A wise old man in my former church was famous locally for saying, “I don’t understand all I know about that.” When you think about it, that makes perfect sense. All of us know about many things we don’t fully understand. Consequently, we can sympathize with Agur when he confessed, “There are three things that are too amazing for me, four that I do not understand: the way of an eagle in the sky, the way of a snake on a rock, the way of a ship on the high seas, and the way of a man with a maiden” (Prov. 30:18-19).
Like that wise man, we all know about eagles, snakes, ships and courting couples; but there are things about them we do not completely understand; and what we do not understand, we fail to appreciate as much as we might otherwise.
If Agur had lived in our day, I wonder if his list of four imponderables would have remained the same. What in our age might he have found fascinating but beyond comprehension? If he was anything like the majority of us, he may have mentioned the way of a man with a computer and Internet connection.
The Web is a fascinating thing, and it grows by the hour! Back when I was beginning my doctoral studies in the late ’90s, I performed a search for “Haddon Robinson.” (Remember when you had to include the quotation marks?) That query generated 48 hits. When I Googled that same name a moment ago without quotation marks it produced 1.63 million results in two-tenths of a second. I don’t understand all I know about that! The sheer volume of information available online is staggering to me.
YouTube reports that 48 hours of video are uploaded there every minute, resulting in approximately eight years of content uploaded daily. Those videos range from inane to profound, from humorous to tragic. A preacher does not need to understand everything about YouTube or the Internet to profit from its use.

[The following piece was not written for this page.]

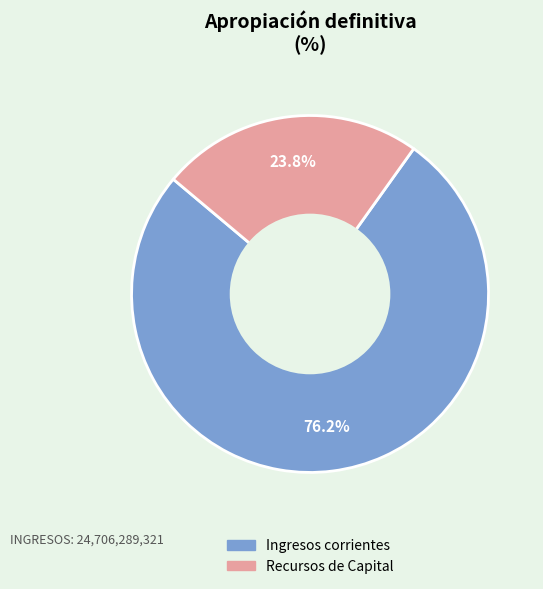

Rank the categories by value from highest to lowest.

Ingresos corrientes, Recursos de Capital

No matter how much of a foreigner one feels when surfing the Web, there are preaching treasures to be discovered there. As a preacher and teacher of homiletics, I suggest using the sermons found on YouTube to help a preacher in the following ways.
Feed Your Faith
Paul touted the value of preaching for faith when he declared, “faith comes by hearing” (Rom. 10:17). The spoken word impacts us in ways the written word does not. If communication experts are correct, words spoken before our own eyes are more impactful. They claim that 86 percent of communication is nonverbal.

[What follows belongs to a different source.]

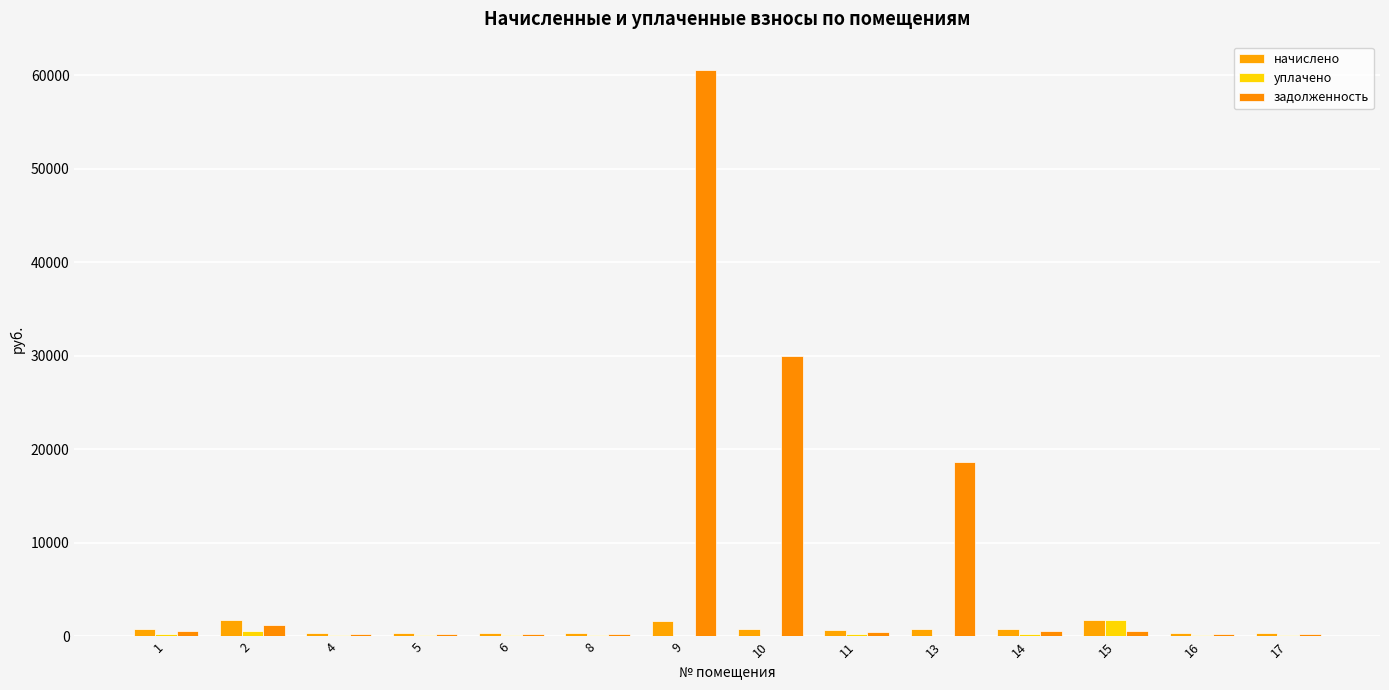

What is the difference between the highest and lowest values at 2?

1187.4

We all need to see and hear the Word preached by others. If not, Paul could have saved himself a lot of trouble by remaining in Tarsus and relying solely on a correspondence ministry to nurture his converts abroad. Instead, he insisted on visiting and revisiting them repeatedly. Paul sensed they needed to see his face and hear his voice.

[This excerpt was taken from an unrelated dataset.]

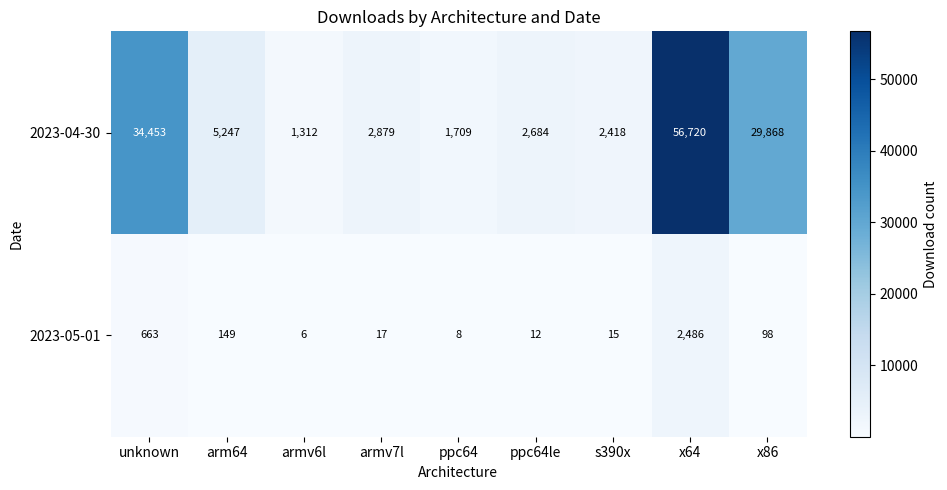

At which category is the sum across all series the highest?

x64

A surgeon doesn’t keep himself healthy by operating on his own body. Why should we think a preacher can do so using only the scalpel of his own sermons? This is not to say we preachers don’t benefit from our own preaching. We certainly should! However, we are all blind to many of our personal shortcomings and needs. We don’t know what we don’t know. God can use the preaching of others through YouTube to minister to our souls.